## Exercise
The expected output is the full data, repeated exactly, without pictures.

[Hardware project source files]
▬▬▬
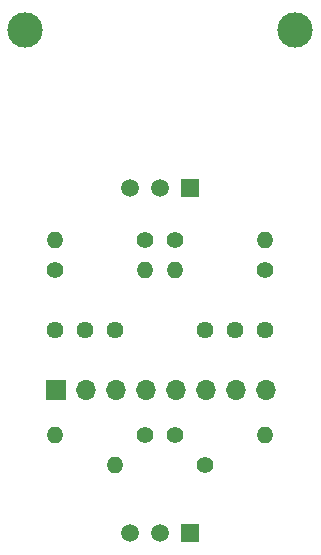
<source format=gts>
G04 #@! TF.GenerationSoftware,KiCad,Pcbnew,7.0.8*
G04 #@! TF.CreationDate,2023-12-28T22:33:30+00:00*
G04 #@! TF.ProjectId,thermo_module,74686572-6d6f-45f6-9d6f-64756c652e6b,rev?*
G04 #@! TF.SameCoordinates,Original*
G04 #@! TF.FileFunction,Soldermask,Top*
G04 #@! TF.FilePolarity,Negative*
%FSLAX46Y46*%
G04 Gerber Fmt 4.6, Leading zero omitted, Abs format (unit mm)*
G04 Created by KiCad (PCBNEW 7.0.8) date 2023-12-28 22:33:30*
%MOMM*%
%LPD*%
G01*
G04 APERTURE LIST*
%ADD10C,1.400000*%
%ADD11O,1.400000X1.400000*%
%ADD12R,1.500000X1.500000*%
%ADD13C,1.500000*%
%ADD14C,1.440000*%
%ADD15C,3.000000*%
%ADD16R,1.700000X1.700000*%
%ADD17O,1.700000X1.700000*%
G04 APERTURE END LIST*
D10*
X156845000Y-85725000D03*
D11*
X149225000Y-85725000D03*
D12*
X155585000Y-91440000D03*
D13*
X153045000Y-91440000D03*
X150505000Y-91440000D03*
D10*
X151765000Y-66675000D03*
D11*
X144145000Y-66675000D03*
D10*
X154305000Y-66675000D03*
D11*
X161925000Y-66675000D03*
D10*
X144145000Y-69215000D03*
D11*
X151765000Y-69215000D03*
D14*
X161925000Y-74295000D03*
X159385000Y-74295000D03*
X156845000Y-74295000D03*
D15*
X141605000Y-48895000D03*
D10*
X161925000Y-69215000D03*
D11*
X154305000Y-69215000D03*
D10*
X151765000Y-83185000D03*
D11*
X144145000Y-83185000D03*
D12*
X155575000Y-62230000D03*
D13*
X153035000Y-62230000D03*
X150495000Y-62230000D03*
D14*
X149225000Y-74295000D03*
X146685000Y-74295000D03*
X144145000Y-74295000D03*
D15*
X164465000Y-48895000D03*
D10*
X154305000Y-83185000D03*
D11*
X161925000Y-83185000D03*
D16*
X144160000Y-79375000D03*
D17*
X146700000Y-79375000D03*
X149240000Y-79375000D03*
X151780000Y-79375000D03*
X154320000Y-79375000D03*
X156860000Y-79375000D03*
X159400000Y-79375000D03*
X161940000Y-79375000D03*
M02*

</source>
▬▬▬
## Response for this exercise
<source format=gts>
G04 #@! TF.GenerationSoftware,KiCad,Pcbnew,7.0.8*
G04 #@! TF.CreationDate,2023-12-28T22:33:30+00:00*
G04 #@! TF.ProjectId,thermo_module,74686572-6d6f-45f6-9d6f-64756c652e6b,rev?*
G04 #@! TF.SameCoordinates,Original*
G04 #@! TF.FileFunction,Soldermask,Top*
G04 #@! TF.FilePolarity,Negative*
%FSLAX46Y46*%
G04 Gerber Fmt 4.6, Leading zero omitted, Abs format (unit mm)*
G04 Created by KiCad (PCBNEW 7.0.8) date 2023-12-28 22:33:30*
%MOMM*%
%LPD*%
G01*
G04 APERTURE LIST*
%ADD10C,1.400000*%
%ADD11O,1.400000X1.400000*%
%ADD12R,1.500000X1.500000*%
%ADD13C,1.500000*%
%ADD14C,1.440000*%
%ADD15C,3.000000*%
%ADD16R,1.700000X1.700000*%
%ADD17O,1.700000X1.700000*%
G04 APERTURE END LIST*
D10*
X156845000Y-85725000D03*
D11*
X149225000Y-85725000D03*
D12*
X155585000Y-91440000D03*
D13*
X153045000Y-91440000D03*
X150505000Y-91440000D03*
D10*
X151765000Y-66675000D03*
D11*
X144145000Y-66675000D03*
D10*
X154305000Y-66675000D03*
D11*
X161925000Y-66675000D03*
D10*
X144145000Y-69215000D03*
D11*
X151765000Y-69215000D03*
D14*
X161925000Y-74295000D03*
X159385000Y-74295000D03*
X156845000Y-74295000D03*
D15*
X141605000Y-48895000D03*
D10*
X161925000Y-69215000D03*
D11*
X154305000Y-69215000D03*
D10*
X151765000Y-83185000D03*
D11*
X144145000Y-83185000D03*
D12*
X155575000Y-62230000D03*
D13*
X153035000Y-62230000D03*
X150495000Y-62230000D03*
D14*
X149225000Y-74295000D03*
X146685000Y-74295000D03*
X144145000Y-74295000D03*
D15*
X164465000Y-48895000D03*
D10*
X154305000Y-83185000D03*
D11*
X161925000Y-83185000D03*
D16*
X144160000Y-79375000D03*
D17*
X146700000Y-79375000D03*
X149240000Y-79375000D03*
X151780000Y-79375000D03*
X154320000Y-79375000D03*
X156860000Y-79375000D03*
X159400000Y-79375000D03*
X161940000Y-79375000D03*
M02*

</source>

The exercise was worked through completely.